Через час или два солнце сядет и настанут сумерки. Лучшее время дня – по крайней мере, в этом городе. Желтые, золотые, медные нити пронзят, свяжут в единое полотно облака… Легендарные лос-анджелесские закаты. Но так было не всегда. В девяностых годах забытого осьмнадцатого века отец Энрике Ордоньес из католической Миссии Святой Варвары писал, что ночь в этих краях наступает быстро, а солнце скрывается в пучине Великого океана в одно мгновение ока. Говорят, современные закаты столь живописны по той простой причине, что загрязненный воздух разлагает солнечный свет, поглощая синие, фиолетовые и зеленые цвета спектра и оставляя красные, оранжевые, желтые… Что ж, похоже на правду. Скорее всего, так и есть.

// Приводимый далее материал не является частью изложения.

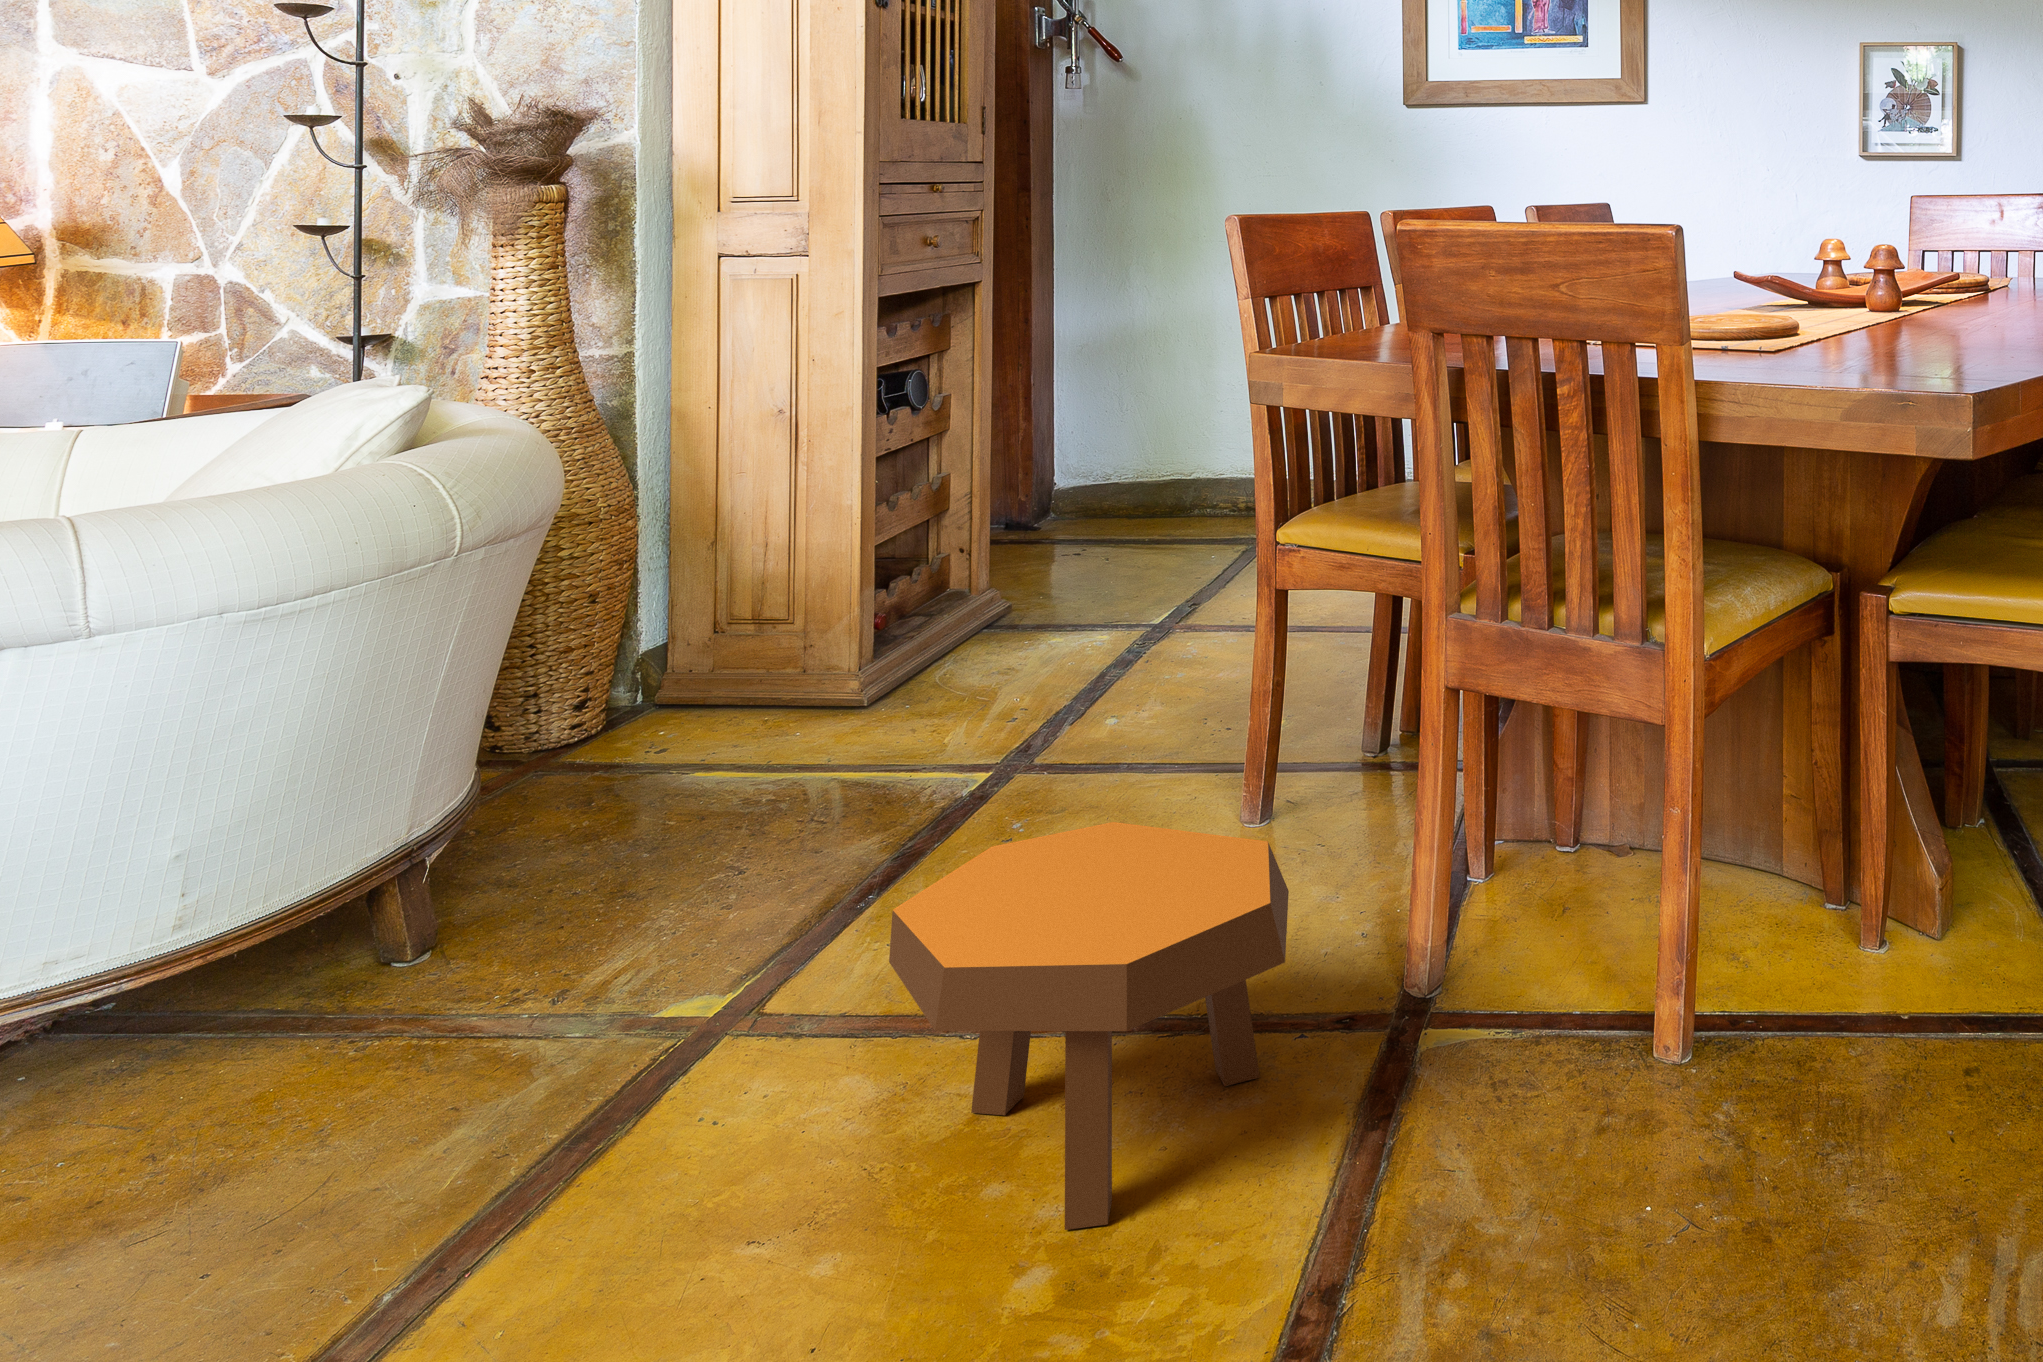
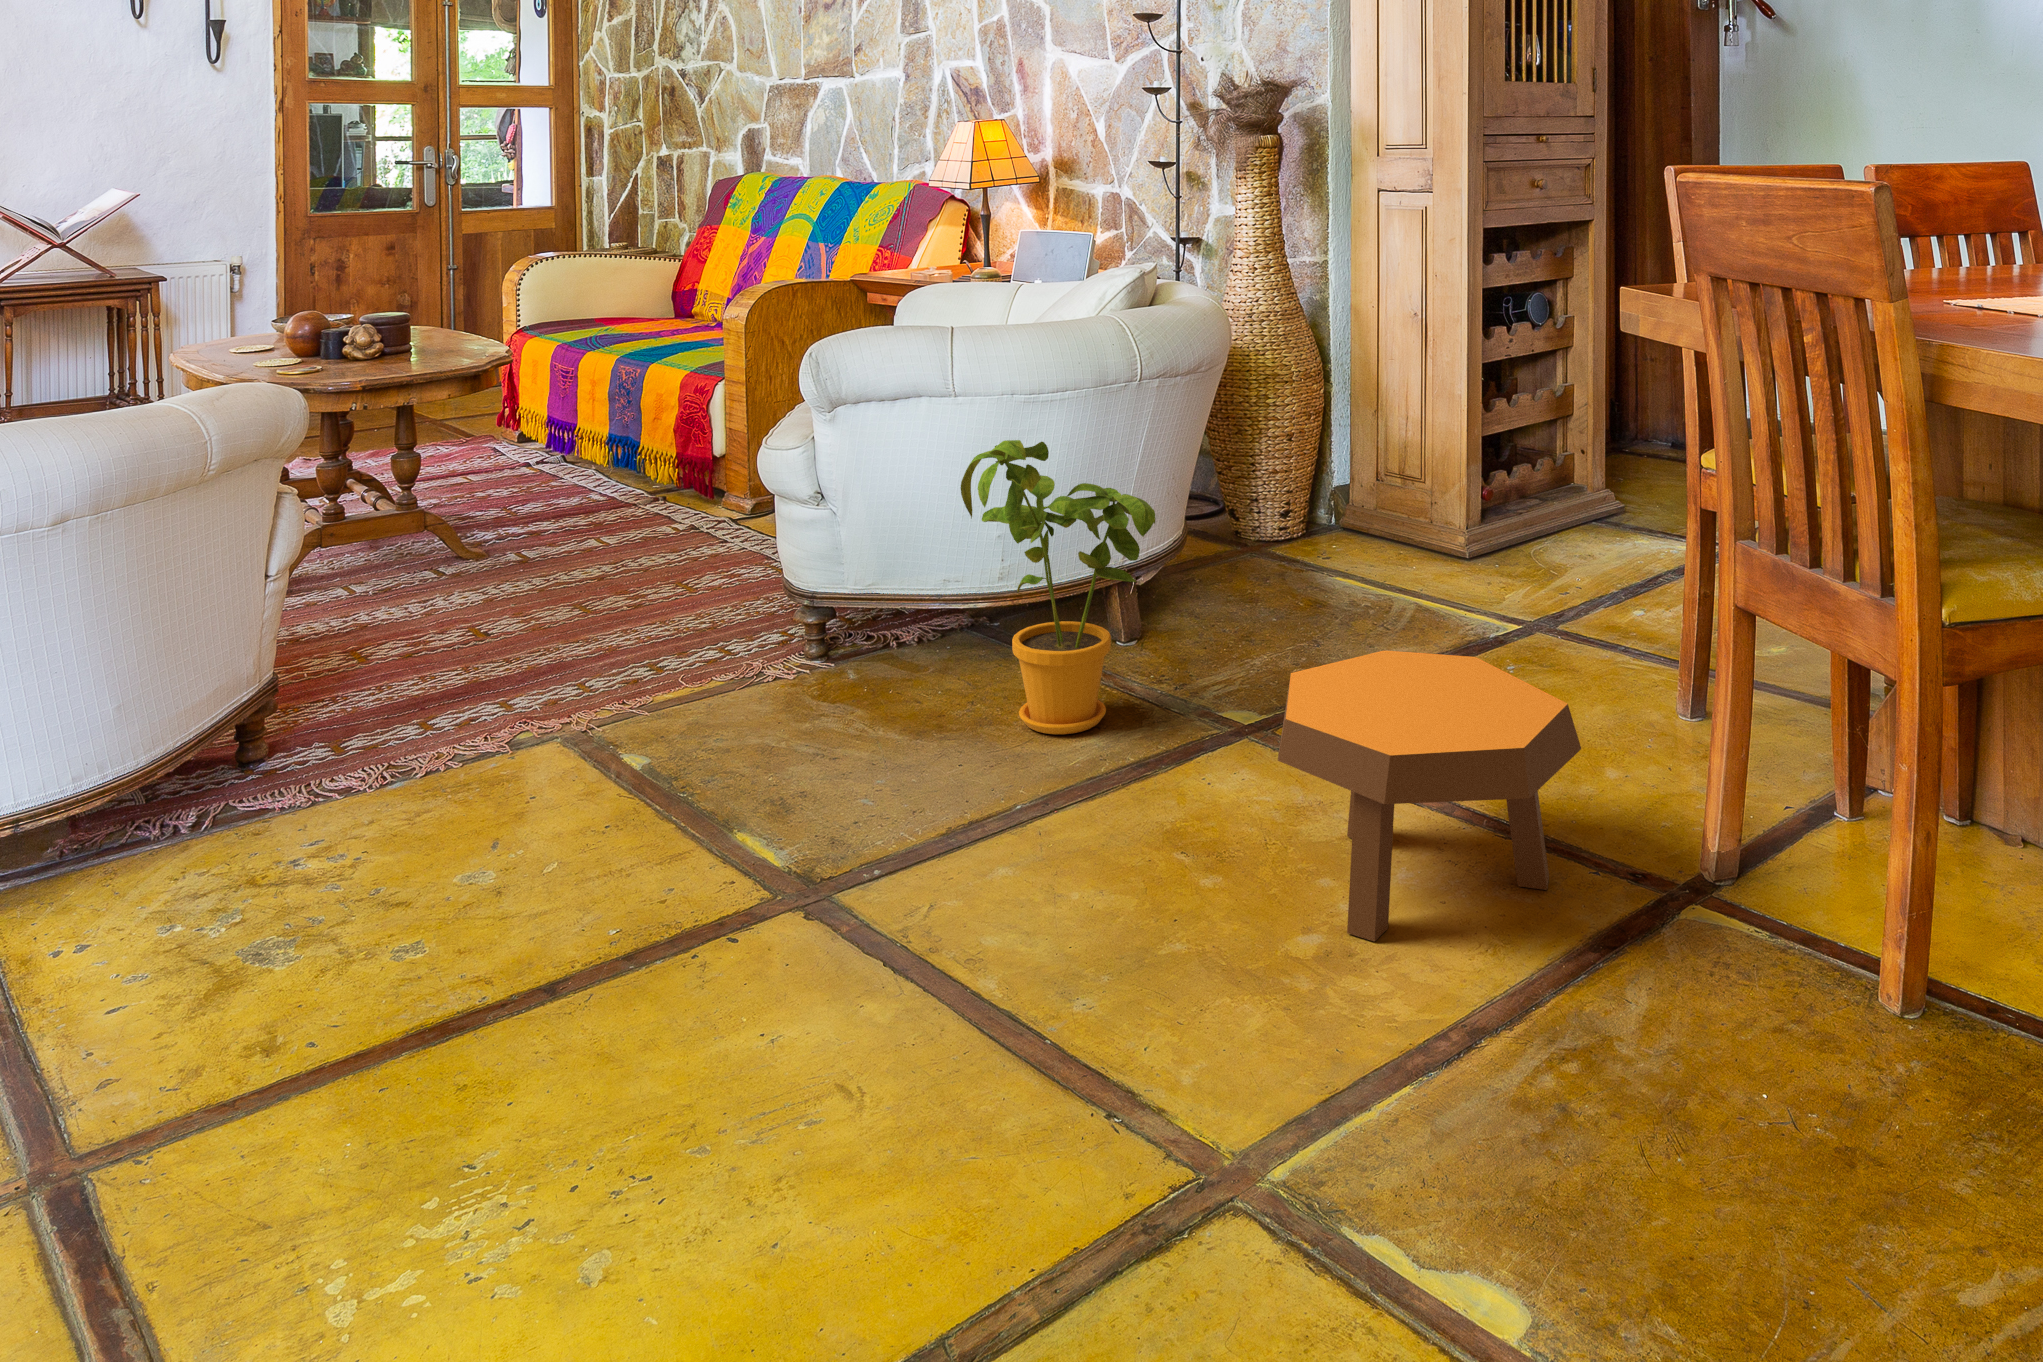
house plant: none [162,668,572,1156] -> present [961,440,1156,734]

Стакан сока стоит нетронутый. Я только пригубил его и сразу отставил. Кондиционер начинает выть и плеваться. Еще самолет… Собачий лай становится громче. Картина с изображением какой-то пустынной местности. Банан. Апельсины. На полке подборка компакт-дисков: «Андертоунз», «Эш», «Терапи», Ю-2, Ван Моррисон, ирландские оркестры. Диагноз? Ностальгия. Самая обыкновенная ностальгия.
Сок… Собака… Засыхающее лимонное деревце на подоконнике. Я пытался его реанимировать: подкармливал, поливал, не поливал, ставил в тень и снова выносил на солнце, но все мои усилия ни к чему не привели. Лимон медленно, но верно гибнет.

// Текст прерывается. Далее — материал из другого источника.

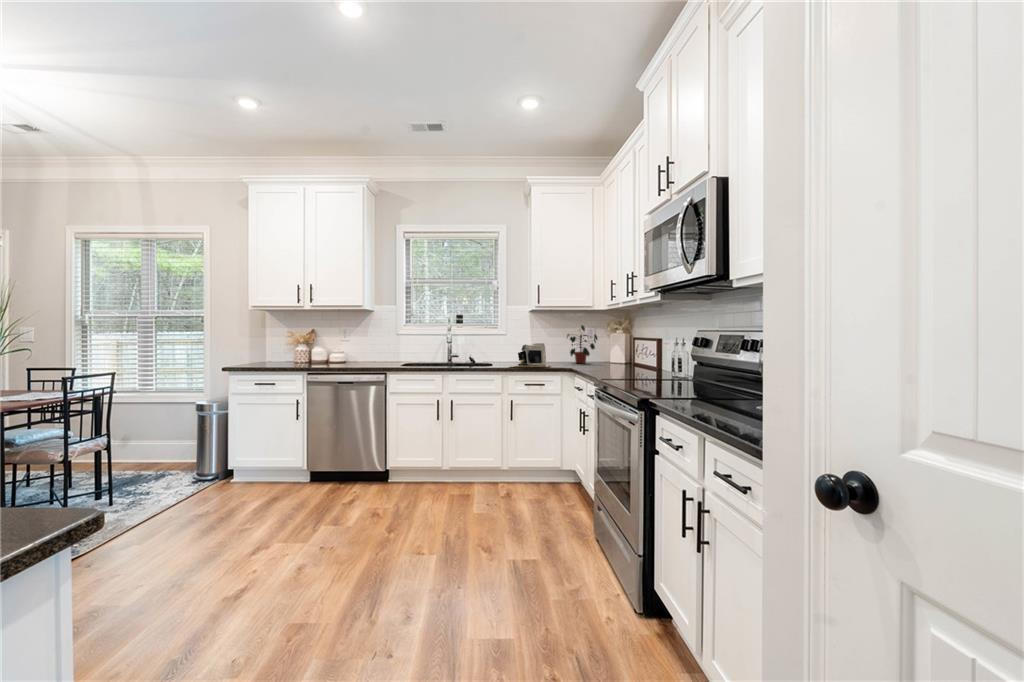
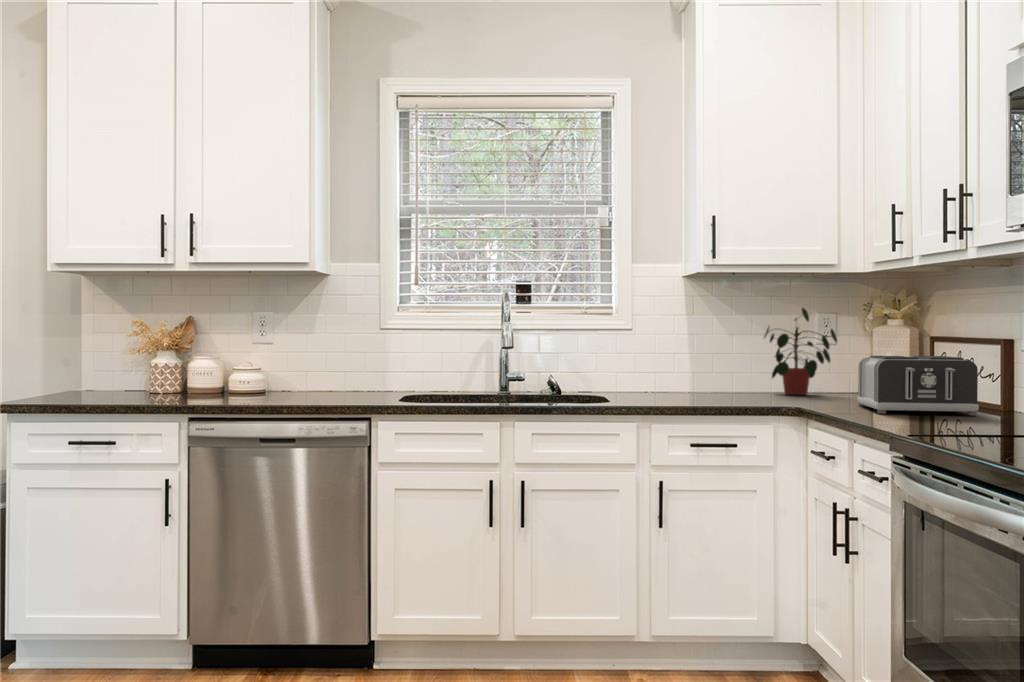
coffee maker: present [511,343,551,367] -> none [654,351,757,407]
toaster: none [597,346,640,370] -> present [857,356,979,415]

Кап– кап-кап – капает вода.
Он приближается. Замок на калитке он взломал, а не открыл, потому что с каждым разом они действуют все грубее, все напористей. Он – среднего роста, нормального телосложения. На нем серый костюм в тонкую полоску, дешевые, но с претензией туфли со скользкими подметками. Белые спортивные носки. Зеркальные очки и коричневая фетровая шляпа. Лицо рябое, особенно нос. Ему около тридцати, но скверная кожа и беспокойная, суетливая повадка делают его старше. На ногах стоит крепко, но по всему видно, что в свободное время крепко зашибает. Закончив эту работу, он, скорее всего, пойдет в бар и опрокинет пару стаканчиков и только потом отправится с отчетом к тем, кто его послал. Оружие он прячет в кобуре под мышкой. Это длинноствольный пистолет, может быть даже – пистолет-пулемет, но не исключено, что необычная длина оружия объясняется присоединенным глушителем. Кстати, с глушителем может быть и пистолет-пулемет. К лодыжке прикреплен резинкой второй ствол. Это небольшой револьвер. Брюки коротковаты, и кобуру видно. Коротки не только брюки; маловат весь костюм. Будь пришелец латиноамериканцем, я бы сказал, что это костюм его брата, но он – белый. И шагает он по левой стороне дорожки. Британец? Ирландец? Или просто левша? Нет, пистолет у него слева… Значит, ирландец. Я в этом почти уверен.
Города он наверняка не знает. Он одурел от жары и духоты, да еще эта идиотская шляпа… Справиться с ним будет сравнительно легко. Он не очень осторожничает и идет почти не скрываясь, хотя это не его город. Интересно, что ему сказали? Что мне подсунут наркотик и я буду крепко спать? Странно, но Кэролин почти не настаивала на том, чтобы я обязательно выпил свой сок. Может быть, она нервничала? Боялась, что, если она проявит настойчивость, я могу что-то заподозрить? Но доза оказалась слишком большой. Бедная, неумелая девочка! Ничего-то ты не можешь сделать как следует!